Entries —
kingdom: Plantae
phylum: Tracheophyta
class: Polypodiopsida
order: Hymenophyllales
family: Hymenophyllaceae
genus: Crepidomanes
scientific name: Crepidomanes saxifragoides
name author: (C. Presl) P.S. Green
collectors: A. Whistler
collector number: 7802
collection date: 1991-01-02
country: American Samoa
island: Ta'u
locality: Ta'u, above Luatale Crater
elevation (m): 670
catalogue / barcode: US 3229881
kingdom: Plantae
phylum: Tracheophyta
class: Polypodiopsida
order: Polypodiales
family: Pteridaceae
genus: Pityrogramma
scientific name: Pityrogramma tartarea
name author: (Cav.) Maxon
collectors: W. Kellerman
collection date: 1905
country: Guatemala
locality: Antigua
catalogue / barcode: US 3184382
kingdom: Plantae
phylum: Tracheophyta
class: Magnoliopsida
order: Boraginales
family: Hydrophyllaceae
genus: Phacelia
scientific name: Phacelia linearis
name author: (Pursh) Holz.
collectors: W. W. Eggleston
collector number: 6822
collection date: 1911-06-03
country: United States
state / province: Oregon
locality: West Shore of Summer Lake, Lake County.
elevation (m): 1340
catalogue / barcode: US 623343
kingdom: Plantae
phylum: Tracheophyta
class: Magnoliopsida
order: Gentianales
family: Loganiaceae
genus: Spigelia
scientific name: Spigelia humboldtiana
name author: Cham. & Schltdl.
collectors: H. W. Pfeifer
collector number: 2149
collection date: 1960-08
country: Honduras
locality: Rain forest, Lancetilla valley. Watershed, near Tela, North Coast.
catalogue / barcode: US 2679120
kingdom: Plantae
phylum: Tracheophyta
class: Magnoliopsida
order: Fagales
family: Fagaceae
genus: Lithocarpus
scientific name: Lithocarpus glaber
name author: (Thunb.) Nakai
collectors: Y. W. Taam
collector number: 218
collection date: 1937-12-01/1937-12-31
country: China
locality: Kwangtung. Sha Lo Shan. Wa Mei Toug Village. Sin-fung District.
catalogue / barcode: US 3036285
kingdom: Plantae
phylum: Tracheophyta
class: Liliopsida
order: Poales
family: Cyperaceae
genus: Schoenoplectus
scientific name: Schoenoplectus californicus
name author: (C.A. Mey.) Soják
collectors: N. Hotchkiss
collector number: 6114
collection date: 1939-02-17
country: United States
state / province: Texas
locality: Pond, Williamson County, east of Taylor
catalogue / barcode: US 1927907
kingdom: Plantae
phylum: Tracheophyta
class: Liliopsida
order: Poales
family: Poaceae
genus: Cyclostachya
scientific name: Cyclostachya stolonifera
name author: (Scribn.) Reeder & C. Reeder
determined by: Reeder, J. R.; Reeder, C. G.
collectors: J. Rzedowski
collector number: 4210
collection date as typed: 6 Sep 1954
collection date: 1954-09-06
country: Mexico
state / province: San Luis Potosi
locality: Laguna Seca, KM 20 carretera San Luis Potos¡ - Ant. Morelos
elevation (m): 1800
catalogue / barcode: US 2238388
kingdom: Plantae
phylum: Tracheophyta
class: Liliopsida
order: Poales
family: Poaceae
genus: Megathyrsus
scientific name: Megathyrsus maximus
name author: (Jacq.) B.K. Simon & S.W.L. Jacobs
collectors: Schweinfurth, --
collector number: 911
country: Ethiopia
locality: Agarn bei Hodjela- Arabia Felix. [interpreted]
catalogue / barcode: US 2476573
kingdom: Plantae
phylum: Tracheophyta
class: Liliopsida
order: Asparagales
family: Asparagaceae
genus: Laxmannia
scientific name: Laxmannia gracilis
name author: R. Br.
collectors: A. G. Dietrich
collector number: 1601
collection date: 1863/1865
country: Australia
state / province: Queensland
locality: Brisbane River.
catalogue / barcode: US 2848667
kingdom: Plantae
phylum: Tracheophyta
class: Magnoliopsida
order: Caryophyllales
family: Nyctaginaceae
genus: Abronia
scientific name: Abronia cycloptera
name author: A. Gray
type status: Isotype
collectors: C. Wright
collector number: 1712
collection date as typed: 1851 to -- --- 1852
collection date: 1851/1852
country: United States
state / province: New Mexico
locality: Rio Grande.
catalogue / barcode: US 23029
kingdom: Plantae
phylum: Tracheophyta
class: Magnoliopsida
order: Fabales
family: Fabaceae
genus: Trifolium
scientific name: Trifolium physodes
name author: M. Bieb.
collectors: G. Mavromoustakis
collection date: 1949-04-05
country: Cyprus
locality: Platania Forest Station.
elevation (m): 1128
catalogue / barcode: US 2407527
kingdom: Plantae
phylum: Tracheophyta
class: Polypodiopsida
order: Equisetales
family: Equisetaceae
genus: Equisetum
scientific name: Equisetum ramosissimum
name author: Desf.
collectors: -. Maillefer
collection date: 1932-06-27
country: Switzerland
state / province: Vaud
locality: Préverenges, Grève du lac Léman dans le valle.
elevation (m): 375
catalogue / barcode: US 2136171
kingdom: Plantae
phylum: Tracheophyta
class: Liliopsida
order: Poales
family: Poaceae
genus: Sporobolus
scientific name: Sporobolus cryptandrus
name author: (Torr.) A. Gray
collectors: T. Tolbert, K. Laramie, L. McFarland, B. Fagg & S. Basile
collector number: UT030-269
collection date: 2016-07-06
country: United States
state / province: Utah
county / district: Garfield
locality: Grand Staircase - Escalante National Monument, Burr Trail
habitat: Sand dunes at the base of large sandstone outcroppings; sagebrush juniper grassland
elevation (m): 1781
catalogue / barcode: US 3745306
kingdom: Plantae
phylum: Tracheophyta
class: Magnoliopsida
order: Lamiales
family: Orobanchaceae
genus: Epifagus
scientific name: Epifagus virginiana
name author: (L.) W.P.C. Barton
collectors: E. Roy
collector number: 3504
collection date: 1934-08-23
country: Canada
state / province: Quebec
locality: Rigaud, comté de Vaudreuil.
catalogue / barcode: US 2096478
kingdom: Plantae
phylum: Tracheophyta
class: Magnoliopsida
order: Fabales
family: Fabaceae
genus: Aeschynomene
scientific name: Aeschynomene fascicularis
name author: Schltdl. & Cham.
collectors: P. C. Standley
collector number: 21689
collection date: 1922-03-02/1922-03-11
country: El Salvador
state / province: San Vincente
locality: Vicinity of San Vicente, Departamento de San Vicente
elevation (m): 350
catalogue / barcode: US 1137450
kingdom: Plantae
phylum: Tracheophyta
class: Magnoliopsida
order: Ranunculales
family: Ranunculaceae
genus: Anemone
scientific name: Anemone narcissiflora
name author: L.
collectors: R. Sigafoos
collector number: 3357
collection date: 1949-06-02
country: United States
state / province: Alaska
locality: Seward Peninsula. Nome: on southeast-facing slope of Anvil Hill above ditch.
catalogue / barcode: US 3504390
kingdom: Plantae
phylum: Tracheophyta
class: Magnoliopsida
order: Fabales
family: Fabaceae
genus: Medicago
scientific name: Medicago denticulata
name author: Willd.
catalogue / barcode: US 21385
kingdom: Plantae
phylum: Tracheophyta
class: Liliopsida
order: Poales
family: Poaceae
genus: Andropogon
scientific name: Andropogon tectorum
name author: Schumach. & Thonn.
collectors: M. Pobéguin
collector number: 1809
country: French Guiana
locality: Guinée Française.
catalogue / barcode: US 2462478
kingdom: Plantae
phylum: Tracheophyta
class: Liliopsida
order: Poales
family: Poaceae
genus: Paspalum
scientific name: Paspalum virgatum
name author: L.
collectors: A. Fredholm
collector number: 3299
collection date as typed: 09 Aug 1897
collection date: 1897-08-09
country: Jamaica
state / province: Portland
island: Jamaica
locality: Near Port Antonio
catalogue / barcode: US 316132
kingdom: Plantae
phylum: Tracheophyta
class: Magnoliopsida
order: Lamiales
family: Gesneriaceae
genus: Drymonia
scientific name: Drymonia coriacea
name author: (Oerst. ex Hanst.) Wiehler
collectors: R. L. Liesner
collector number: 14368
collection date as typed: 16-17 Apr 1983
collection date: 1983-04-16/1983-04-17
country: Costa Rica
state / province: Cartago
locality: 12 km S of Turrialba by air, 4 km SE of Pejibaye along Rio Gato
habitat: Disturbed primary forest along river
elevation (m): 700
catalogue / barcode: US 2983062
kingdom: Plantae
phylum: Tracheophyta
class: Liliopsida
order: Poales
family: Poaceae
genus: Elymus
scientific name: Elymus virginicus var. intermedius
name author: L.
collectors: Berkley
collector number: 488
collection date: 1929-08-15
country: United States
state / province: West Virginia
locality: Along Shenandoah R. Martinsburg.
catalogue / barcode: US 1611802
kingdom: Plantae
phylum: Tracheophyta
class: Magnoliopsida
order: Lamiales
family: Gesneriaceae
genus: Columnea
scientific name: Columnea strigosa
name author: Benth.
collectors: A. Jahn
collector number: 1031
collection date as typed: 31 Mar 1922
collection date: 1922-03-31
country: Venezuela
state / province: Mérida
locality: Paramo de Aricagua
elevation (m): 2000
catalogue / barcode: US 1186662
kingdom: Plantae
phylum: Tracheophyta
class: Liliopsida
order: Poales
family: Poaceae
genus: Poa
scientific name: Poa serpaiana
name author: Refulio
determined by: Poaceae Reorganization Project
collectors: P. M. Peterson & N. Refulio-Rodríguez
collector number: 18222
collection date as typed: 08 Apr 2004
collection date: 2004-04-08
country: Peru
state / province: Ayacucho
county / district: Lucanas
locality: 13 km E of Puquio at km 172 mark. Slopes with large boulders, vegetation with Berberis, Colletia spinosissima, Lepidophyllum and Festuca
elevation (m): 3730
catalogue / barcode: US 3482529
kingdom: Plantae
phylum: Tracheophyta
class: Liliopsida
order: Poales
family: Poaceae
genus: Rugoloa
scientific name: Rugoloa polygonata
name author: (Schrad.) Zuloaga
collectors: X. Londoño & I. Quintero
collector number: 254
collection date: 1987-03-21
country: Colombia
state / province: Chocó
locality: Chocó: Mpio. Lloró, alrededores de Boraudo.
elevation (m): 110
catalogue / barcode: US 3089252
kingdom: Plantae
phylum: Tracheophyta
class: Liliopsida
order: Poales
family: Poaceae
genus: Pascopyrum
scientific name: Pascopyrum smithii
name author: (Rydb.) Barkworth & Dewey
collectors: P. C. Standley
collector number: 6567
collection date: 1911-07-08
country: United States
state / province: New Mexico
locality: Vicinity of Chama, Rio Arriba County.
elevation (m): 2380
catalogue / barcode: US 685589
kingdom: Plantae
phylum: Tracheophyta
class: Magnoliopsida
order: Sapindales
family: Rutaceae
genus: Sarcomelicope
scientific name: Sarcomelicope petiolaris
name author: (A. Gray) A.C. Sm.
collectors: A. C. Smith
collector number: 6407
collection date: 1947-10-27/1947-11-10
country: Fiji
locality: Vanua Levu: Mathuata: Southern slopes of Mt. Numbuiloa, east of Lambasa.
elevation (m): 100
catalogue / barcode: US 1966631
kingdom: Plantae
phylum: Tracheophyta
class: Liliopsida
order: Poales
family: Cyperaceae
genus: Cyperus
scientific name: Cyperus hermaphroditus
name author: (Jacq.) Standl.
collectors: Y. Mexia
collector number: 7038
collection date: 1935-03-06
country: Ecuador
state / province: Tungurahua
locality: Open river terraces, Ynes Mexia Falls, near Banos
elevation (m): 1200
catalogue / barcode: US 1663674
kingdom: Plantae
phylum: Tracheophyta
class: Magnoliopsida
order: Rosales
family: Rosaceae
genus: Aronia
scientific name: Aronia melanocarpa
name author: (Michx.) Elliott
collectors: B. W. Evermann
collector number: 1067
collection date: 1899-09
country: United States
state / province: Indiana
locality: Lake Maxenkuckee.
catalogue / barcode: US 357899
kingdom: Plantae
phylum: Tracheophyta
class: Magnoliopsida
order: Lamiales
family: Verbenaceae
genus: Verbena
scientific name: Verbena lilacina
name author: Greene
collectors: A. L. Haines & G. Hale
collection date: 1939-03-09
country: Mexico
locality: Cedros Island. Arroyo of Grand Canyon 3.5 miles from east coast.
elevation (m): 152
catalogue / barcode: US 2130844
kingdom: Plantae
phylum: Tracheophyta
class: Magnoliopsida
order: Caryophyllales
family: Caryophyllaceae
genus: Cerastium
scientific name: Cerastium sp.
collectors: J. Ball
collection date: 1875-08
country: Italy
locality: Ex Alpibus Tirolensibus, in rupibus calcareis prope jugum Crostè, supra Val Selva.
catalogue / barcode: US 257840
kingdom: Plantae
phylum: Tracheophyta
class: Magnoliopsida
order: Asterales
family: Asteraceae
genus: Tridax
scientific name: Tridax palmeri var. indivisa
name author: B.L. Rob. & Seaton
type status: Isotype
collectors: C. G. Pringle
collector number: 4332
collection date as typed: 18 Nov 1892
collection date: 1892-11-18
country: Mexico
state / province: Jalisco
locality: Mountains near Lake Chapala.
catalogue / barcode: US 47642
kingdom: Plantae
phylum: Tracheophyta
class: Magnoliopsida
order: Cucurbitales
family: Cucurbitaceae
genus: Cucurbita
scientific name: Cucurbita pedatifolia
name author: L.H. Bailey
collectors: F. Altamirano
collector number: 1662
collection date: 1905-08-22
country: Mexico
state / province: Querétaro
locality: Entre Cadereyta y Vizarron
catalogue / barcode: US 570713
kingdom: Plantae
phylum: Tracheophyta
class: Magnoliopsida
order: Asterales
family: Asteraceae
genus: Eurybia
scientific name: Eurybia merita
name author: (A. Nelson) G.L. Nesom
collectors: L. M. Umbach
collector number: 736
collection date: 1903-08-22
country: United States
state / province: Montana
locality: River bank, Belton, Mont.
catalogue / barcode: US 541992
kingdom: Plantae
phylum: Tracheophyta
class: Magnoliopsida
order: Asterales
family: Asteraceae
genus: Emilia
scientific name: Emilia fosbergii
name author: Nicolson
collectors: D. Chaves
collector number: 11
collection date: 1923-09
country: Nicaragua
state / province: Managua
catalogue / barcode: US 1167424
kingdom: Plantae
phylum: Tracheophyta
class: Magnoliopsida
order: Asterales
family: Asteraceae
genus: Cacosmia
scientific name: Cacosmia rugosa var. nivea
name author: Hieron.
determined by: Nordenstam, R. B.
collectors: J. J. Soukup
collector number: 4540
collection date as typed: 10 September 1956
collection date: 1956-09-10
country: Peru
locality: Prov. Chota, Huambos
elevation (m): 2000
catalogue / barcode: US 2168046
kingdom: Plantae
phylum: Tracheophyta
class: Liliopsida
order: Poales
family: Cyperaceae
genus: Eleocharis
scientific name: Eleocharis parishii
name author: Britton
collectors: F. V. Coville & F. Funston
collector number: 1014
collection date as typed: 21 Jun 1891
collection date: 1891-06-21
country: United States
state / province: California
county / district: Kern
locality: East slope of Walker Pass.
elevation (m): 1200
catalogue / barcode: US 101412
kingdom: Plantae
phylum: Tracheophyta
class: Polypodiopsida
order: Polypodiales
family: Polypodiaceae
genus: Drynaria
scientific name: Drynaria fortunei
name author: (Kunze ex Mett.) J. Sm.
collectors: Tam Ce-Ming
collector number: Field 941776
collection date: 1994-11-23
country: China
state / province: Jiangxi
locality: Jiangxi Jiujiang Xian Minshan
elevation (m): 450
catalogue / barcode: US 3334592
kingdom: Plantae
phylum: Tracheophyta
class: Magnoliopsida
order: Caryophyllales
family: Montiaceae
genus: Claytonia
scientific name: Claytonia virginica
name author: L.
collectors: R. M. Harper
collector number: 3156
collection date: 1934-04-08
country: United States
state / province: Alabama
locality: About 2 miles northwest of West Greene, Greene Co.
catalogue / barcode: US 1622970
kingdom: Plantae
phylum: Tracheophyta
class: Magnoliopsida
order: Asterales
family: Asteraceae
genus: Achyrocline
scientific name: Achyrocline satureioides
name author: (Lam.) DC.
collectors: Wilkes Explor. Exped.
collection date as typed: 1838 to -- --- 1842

What is needed — Reproduce verbatim the lines from the start of the records through the line holding "genus: Lithocarpus", both ends included.

Expected answer —
kingdom: Plantae
phylum: Tracheophyta
class: Polypodiopsida
order: Hymenophyllales
family: Hymenophyllaceae
genus: Crepidomanes
scientific name: Crepidomanes saxifragoides
name author: (C. Presl) P.S. Green
collectors: A. Whistler
collector number: 7802
collection date: 1991-01-02
country: American Samoa
island: Ta'u
locality: Ta'u, above Luatale Crater
elevation (m): 670
catalogue / barcode: US 3229881
kingdom: Plantae
phylum: Tracheophyta
class: Polypodiopsida
order: Polypodiales
family: Pteridaceae
genus: Pityrogramma
scientific name: Pityrogramma tartarea
name author: (Cav.) Maxon
collectors: W. Kellerman
collection date: 1905
country: Guatemala
locality: Antigua
catalogue / barcode: US 3184382
kingdom: Plantae
phylum: Tracheophyta
class: Magnoliopsida
order: Boraginales
family: Hydrophyllaceae
genus: Phacelia
scientific name: Phacelia linearis
name author: (Pursh) Holz.
collectors: W. W. Eggleston
collector number: 6822
collection date: 1911-06-03
country: United States
state / province: Oregon
locality: West Shore of Summer Lake, Lake County.
elevation (m): 1340
catalogue / barcode: US 623343
kingdom: Plantae
phylum: Tracheophyta
class: Magnoliopsida
order: Gentianales
family: Loganiaceae
genus: Spigelia
scientific name: Spigelia humboldtiana
name author: Cham. & Schltdl.
collectors: H. W. Pfeifer
collector number: 2149
collection date: 1960-08
country: Honduras
locality: Rain forest, Lancetilla valley. Watershed, near Tela, North Coast.
catalogue / barcode: US 2679120
kingdom: Plantae
phylum: Tracheophyta
class: Magnoliopsida
order: Fagales
family: Fagaceae
genus: Lithocarpus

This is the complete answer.